▶ **SHORT PROBLEM 1**
In the page text about the 8087, change "FWAIT" to "WAIT" in the part that begins with the words "It has its own" and ends with "still active.", and give that part back.

▶ **PAGE TEXT**
☆ ☆ ☆ ☆

In the old days, you had to buy a -87 chip for
numerical co-processing and hand install it.
(Back in the 8086, 286,386 days).
With the 486 processor and later, the -87
coprocessor is integrated.

3
About the 8087

The 8087 uses a stack or chain of 8 registers
to use for internal storage and data
manipulation, as well as status and control words
to set rounding control and indicate the results
of operations.
It has its own instruction set, instructions are
recognizable because of the F- in front. (Like
FIADD, FCOM, etc)

4
About the 8087

FWAIT checks a control line to see if the 87 is
still active.
programmers used to have to use an FWAIT before
and after a set of instructions for the -87 to
make sure -86 or -87 storage operations had been
completed. (Basically, to handle
synchronization).
FWAIT should not be necessary.

5
About the 8087 data transfer

Data transfer
Instruction result
FLD source load a real into st(0)

☆ ☆ ☆ ☆

▶ **SHORT PROBLEM 2**
From the rows, write out every line from the one containing "state / province: New Mexico" through the one containing "collector number: 14", including both of those lines.

☆ ☆ ☆ ☆

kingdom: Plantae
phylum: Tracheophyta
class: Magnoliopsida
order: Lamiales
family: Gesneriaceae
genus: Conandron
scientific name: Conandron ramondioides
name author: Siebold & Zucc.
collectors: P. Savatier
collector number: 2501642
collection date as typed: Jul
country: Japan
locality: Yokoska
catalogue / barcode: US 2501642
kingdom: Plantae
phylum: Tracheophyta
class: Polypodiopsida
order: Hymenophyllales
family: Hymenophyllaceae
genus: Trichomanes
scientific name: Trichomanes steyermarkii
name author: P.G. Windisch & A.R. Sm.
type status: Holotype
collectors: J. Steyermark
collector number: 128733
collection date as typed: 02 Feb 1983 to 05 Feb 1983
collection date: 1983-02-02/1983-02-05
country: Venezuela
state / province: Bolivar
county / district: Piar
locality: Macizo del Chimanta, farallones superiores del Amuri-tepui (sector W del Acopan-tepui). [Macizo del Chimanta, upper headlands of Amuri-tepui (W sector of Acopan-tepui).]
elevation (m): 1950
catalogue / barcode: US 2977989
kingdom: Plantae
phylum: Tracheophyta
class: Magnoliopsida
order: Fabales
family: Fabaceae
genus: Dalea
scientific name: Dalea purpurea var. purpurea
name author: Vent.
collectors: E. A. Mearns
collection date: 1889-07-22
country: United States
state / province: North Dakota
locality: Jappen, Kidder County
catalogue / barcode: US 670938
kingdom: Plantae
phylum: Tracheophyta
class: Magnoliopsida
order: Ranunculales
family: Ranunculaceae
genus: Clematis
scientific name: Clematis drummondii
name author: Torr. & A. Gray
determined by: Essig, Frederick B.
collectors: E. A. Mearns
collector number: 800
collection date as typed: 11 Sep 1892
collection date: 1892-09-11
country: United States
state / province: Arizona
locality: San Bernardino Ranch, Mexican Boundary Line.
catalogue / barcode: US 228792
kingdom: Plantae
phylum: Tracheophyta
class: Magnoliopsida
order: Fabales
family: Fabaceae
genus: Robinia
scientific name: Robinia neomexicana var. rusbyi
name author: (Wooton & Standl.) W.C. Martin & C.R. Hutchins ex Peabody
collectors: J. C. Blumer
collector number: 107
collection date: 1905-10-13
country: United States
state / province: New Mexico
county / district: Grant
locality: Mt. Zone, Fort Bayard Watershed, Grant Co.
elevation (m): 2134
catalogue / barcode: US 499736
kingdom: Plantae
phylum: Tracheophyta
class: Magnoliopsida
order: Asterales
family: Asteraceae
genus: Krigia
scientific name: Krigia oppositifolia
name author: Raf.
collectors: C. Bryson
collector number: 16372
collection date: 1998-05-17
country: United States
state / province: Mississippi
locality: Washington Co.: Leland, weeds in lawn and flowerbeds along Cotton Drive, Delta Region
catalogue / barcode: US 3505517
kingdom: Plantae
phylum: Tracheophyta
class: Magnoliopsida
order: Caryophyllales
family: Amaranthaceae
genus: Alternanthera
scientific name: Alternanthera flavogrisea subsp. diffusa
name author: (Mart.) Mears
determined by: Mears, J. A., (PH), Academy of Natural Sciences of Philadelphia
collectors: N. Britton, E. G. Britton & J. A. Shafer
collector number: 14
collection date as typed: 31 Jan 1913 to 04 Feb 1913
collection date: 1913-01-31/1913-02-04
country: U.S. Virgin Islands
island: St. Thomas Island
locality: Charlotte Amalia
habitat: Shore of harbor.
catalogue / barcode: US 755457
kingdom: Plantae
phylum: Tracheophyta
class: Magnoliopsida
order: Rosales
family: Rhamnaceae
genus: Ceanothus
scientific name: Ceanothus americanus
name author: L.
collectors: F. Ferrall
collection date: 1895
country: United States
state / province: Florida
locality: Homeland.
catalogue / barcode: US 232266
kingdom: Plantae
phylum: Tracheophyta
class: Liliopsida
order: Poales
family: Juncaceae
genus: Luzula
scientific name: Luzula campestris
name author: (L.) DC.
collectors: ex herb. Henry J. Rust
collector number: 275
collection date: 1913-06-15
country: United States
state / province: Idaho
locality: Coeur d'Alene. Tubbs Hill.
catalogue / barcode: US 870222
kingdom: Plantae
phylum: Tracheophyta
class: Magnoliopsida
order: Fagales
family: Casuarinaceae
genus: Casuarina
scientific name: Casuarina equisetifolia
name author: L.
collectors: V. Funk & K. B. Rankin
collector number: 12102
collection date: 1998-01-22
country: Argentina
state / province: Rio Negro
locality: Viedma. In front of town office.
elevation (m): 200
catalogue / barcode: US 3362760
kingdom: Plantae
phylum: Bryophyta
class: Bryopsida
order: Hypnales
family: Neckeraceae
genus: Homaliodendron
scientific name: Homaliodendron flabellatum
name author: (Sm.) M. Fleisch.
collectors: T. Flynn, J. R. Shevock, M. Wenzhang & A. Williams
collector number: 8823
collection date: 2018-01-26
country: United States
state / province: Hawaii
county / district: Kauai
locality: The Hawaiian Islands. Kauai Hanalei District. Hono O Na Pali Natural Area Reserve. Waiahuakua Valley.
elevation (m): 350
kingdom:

☆ ☆ ☆ ☆

▶ **PROBLEM SOLUTION 1**
It has its own instruction set, instructions are
recognizable because of the F- in front. (Like
FIADD, FCOM, etc)

4
About the 8087

WAIT checks a control line to see if the 87 is
still active.

▶ **PROBLEM SOLUTION 2**
state / province: New Mexico
county / district: Grant
locality: Mt. Zone, Fort Bayard Watershed, Grant Co.
elevation (m): 2134
catalogue / barcode: US 499736
kingdom: Plantae
phylum: Tracheophyta
class: Magnoliopsida
order: Asterales
family: Asteraceae
genus: Krigia
scientific name: Krigia oppositifolia
name author: Raf.
collectors: C. Bryson
collector number: 16372
collection date: 1998-05-17
country: United States
state / province: Mississippi
locality: Washington Co.: Leland, weeds in lawn and flowerbeds along Cotton Drive, Delta Region
catalogue / barcode: US 3505517
kingdom: Plantae
phylum: Tracheophyta
class: Magnoliopsida
order: Caryophyllales
family: Amaranthaceae
genus: Alternanthera
scientific name: Alternanthera flavogrisea subsp. diffusa
name author: (Mart.) Mears
determined by: Mears, J. A., (PH), Academy of Natural Sciences of Philadelphia
collectors: N. Britton, E. G. Britton & J. A. Shafer
collector number: 14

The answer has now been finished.